----- Given records -----

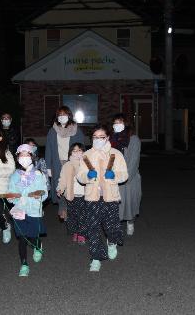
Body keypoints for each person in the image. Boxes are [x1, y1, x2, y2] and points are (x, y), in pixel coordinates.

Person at [77, 125, 128, 272]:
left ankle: (112, 242)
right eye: (95, 137)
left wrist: (115, 176)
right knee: (92, 228)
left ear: (107, 138)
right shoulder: (86, 155)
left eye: (101, 137)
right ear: (92, 138)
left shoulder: (116, 154)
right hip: (92, 197)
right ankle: (95, 258)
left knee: (111, 227)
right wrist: (87, 176)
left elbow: (124, 175)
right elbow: (80, 176)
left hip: (110, 197)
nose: (98, 140)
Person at [6, 144, 48, 277]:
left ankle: (37, 245)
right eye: (21, 155)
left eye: (27, 155)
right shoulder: (14, 176)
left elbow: (44, 192)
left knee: (33, 235)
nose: (24, 158)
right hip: (19, 210)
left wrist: (39, 195)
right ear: (17, 158)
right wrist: (12, 197)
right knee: (22, 238)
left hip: (34, 210)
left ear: (32, 156)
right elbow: (10, 193)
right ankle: (24, 264)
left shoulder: (38, 174)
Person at [45, 106, 84, 217]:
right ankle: (64, 210)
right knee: (60, 186)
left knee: (72, 186)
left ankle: (70, 211)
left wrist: (81, 163)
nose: (62, 117)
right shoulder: (53, 130)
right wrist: (48, 167)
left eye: (64, 114)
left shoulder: (76, 130)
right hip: (57, 163)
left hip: (72, 163)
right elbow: (48, 149)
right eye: (60, 115)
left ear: (69, 116)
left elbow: (81, 147)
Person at [110, 114, 142, 236]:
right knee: (116, 206)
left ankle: (130, 222)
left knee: (130, 204)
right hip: (114, 177)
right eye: (115, 122)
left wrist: (124, 177)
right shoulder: (111, 139)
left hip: (130, 178)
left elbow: (134, 162)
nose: (116, 125)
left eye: (120, 122)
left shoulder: (133, 139)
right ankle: (115, 228)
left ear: (126, 124)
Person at [57, 143, 86, 244]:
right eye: (74, 150)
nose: (77, 152)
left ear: (83, 151)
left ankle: (82, 234)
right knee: (73, 216)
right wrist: (60, 188)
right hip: (71, 195)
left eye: (79, 150)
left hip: (84, 195)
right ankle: (75, 232)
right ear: (70, 152)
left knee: (83, 216)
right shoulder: (67, 165)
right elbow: (62, 179)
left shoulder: (86, 163)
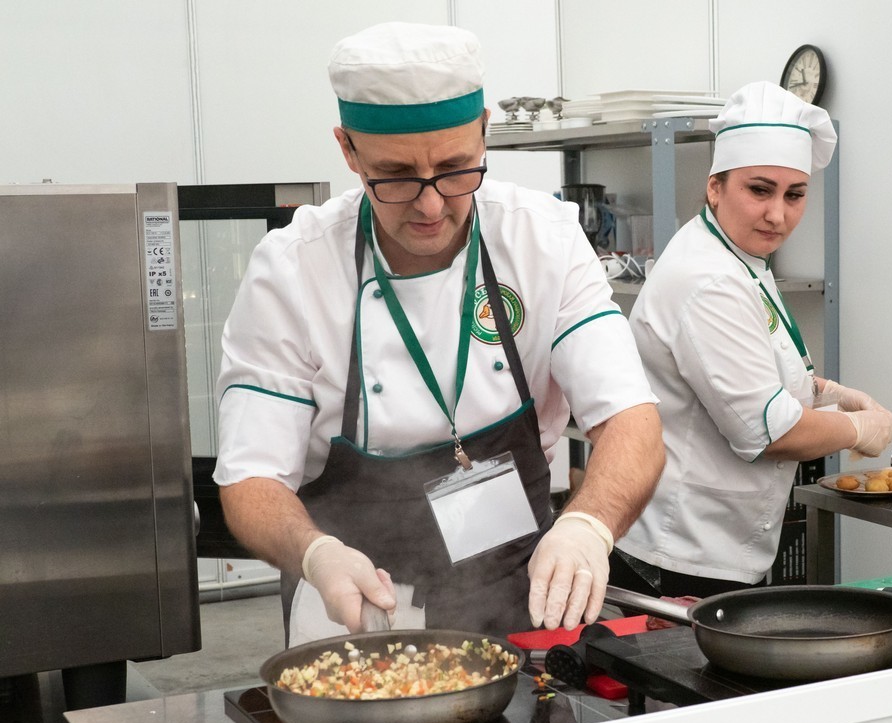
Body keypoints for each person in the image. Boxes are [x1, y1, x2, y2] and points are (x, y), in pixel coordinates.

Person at [214, 21, 664, 644]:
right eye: (395, 176)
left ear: (484, 132)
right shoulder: (292, 271)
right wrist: (315, 554)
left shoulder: (543, 240)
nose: (430, 206)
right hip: (356, 609)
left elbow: (632, 422)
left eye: (456, 169)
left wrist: (589, 524)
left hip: (521, 596)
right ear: (348, 151)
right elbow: (251, 480)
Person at [610, 81, 892, 599]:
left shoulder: (740, 258)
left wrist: (825, 390)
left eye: (795, 194)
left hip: (717, 545)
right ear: (714, 186)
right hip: (681, 553)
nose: (778, 215)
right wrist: (856, 428)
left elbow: (755, 367)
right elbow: (767, 434)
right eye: (759, 190)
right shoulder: (708, 279)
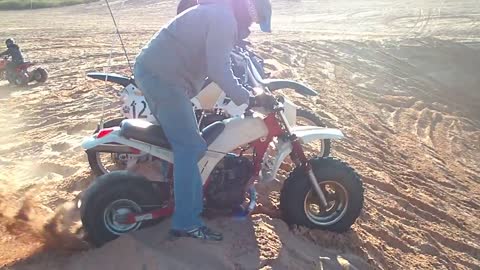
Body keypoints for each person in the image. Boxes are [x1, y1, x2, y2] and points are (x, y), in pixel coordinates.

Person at [134, 0, 272, 241]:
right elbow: (219, 70)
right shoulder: (224, 19)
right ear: (249, 12)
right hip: (164, 79)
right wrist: (247, 99)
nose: (250, 27)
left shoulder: (218, 12)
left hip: (159, 73)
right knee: (192, 147)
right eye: (254, 21)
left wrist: (245, 89)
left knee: (182, 140)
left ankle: (175, 191)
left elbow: (220, 61)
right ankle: (186, 223)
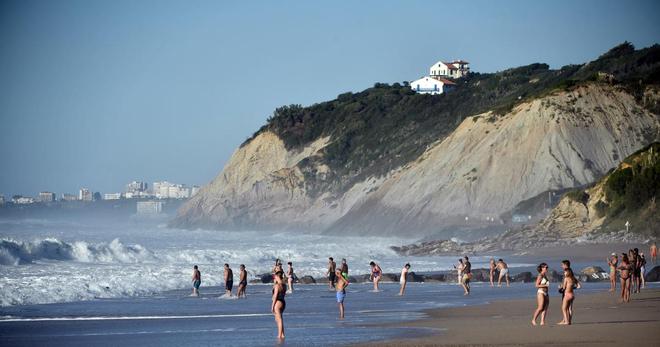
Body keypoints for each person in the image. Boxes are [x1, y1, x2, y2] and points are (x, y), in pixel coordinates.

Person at [271, 271, 286, 340]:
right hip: (283, 302)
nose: (274, 278)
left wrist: (272, 306)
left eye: (275, 277)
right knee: (279, 319)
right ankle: (282, 334)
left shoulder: (277, 285)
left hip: (277, 302)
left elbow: (275, 296)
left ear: (277, 277)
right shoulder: (284, 285)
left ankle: (279, 335)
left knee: (278, 319)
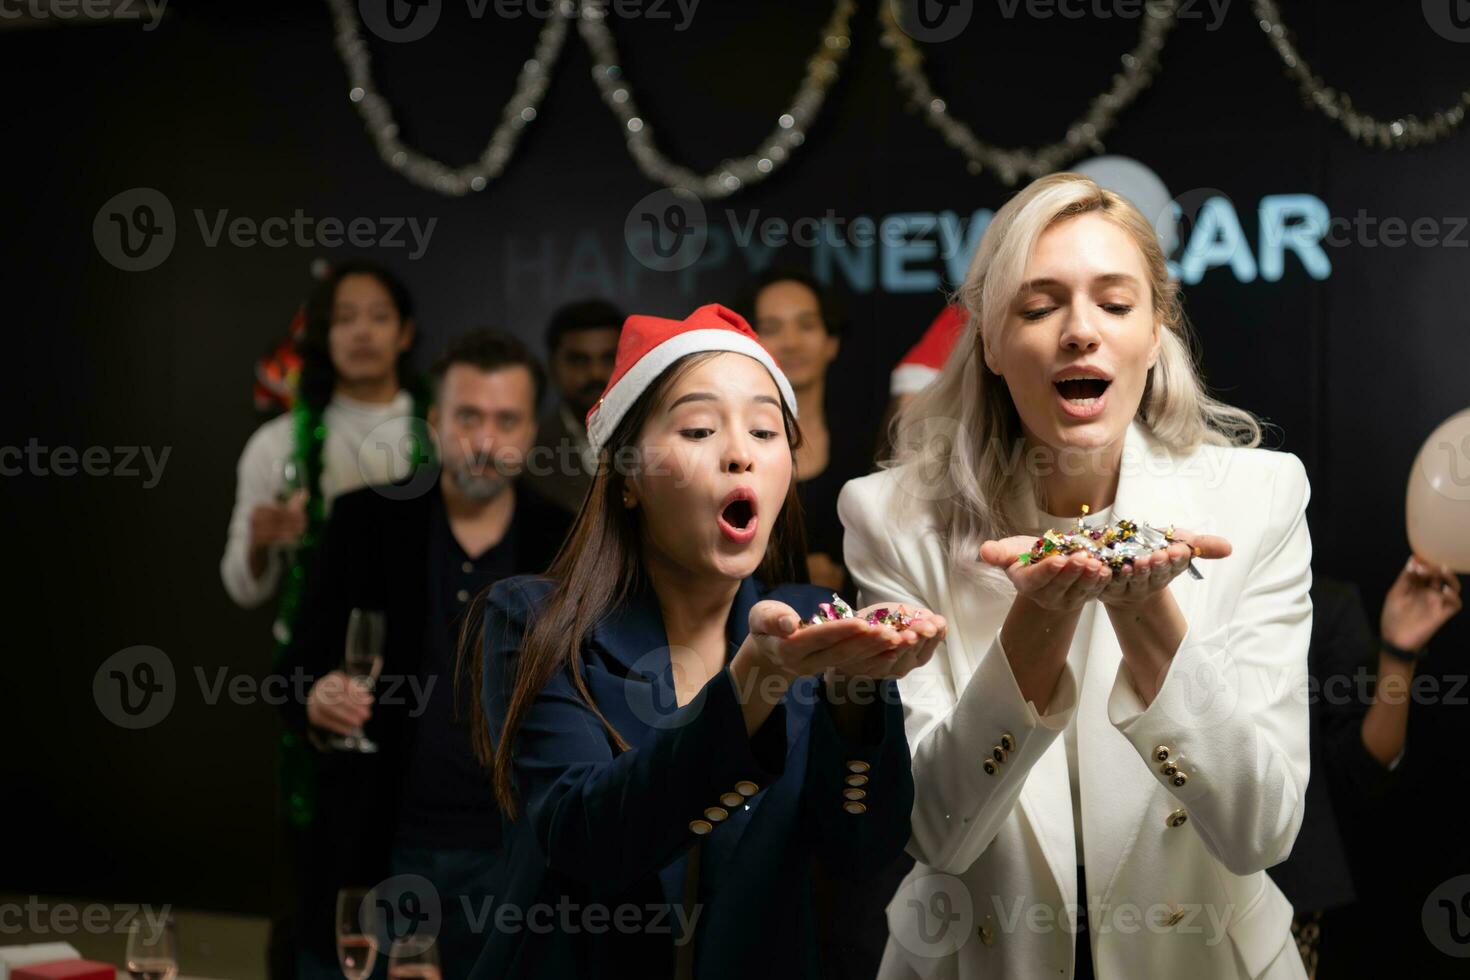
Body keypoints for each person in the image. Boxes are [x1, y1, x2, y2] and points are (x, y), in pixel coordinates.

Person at [840, 172, 1312, 979]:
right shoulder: (892, 519)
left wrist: (1148, 614)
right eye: (1038, 306)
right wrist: (1039, 623)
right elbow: (938, 834)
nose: (1079, 332)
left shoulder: (1259, 498)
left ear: (1157, 330)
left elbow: (1260, 832)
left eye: (1116, 304)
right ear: (989, 340)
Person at [462, 304, 944, 979]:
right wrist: (755, 682)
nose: (740, 452)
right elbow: (582, 845)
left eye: (766, 430)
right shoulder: (533, 623)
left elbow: (861, 852)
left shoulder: (818, 625)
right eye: (697, 427)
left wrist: (857, 693)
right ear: (627, 474)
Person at [276, 330, 571, 978]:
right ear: (435, 421)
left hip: (510, 860)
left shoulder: (565, 545)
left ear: (530, 430)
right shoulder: (365, 521)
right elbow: (291, 672)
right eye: (468, 417)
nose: (486, 442)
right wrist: (313, 696)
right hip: (378, 848)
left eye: (506, 420)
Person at [1268, 558, 1461, 977]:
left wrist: (1399, 653)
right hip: (1158, 875)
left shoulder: (1319, 601)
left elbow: (1364, 768)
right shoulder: (1150, 591)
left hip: (1285, 890)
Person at [221, 260, 424, 617]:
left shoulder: (442, 432)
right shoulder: (275, 443)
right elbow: (242, 589)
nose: (362, 332)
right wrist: (258, 545)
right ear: (322, 333)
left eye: (378, 317)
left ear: (405, 333)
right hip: (315, 650)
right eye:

-----

• [What you should do]: Transcribe only the lines above that start at the line containing "right eye: (115, 122)" and end at the line containing "right ear: (714, 186)". Omit pictures.

• [Response to the task]:
right eye: (115, 122)
left wrist: (124, 177)
right shoulder: (111, 139)
left hip: (130, 178)
left elbow: (134, 162)
nose: (116, 125)
left eye: (120, 122)
left shoulder: (133, 139)
right ankle: (115, 228)
left ear: (126, 124)
Person at [57, 143, 86, 244]:
right eye: (74, 150)
nose: (77, 152)
left ear: (83, 151)
left ankle: (82, 234)
right knee: (73, 216)
right wrist: (60, 188)
right hip: (71, 195)
left eye: (79, 150)
left hip: (84, 195)
right ankle: (75, 232)
right ear: (70, 152)
left knee: (83, 216)
right shoulder: (67, 165)
right elbow: (62, 179)
left shoulder: (86, 163)
Body keypoints for each person in the image. Boxes are [x1, y1, x2, y2] and points are (x, y), in pixel coordinates.

Person at [214, 21, 664, 644]:
right eye: (395, 176)
left ear: (484, 132)
right shoulder: (292, 271)
right wrist: (315, 554)
left shoulder: (543, 240)
nose: (430, 206)
right hip: (356, 609)
left elbow: (632, 422)
left eye: (456, 169)
left wrist: (589, 524)
left hip: (521, 596)
right ear: (348, 151)
right elbow: (251, 480)
Person at [610, 81, 892, 599]:
left shoulder: (740, 258)
left wrist: (825, 390)
left eye: (795, 194)
left hip: (717, 545)
right ear: (714, 186)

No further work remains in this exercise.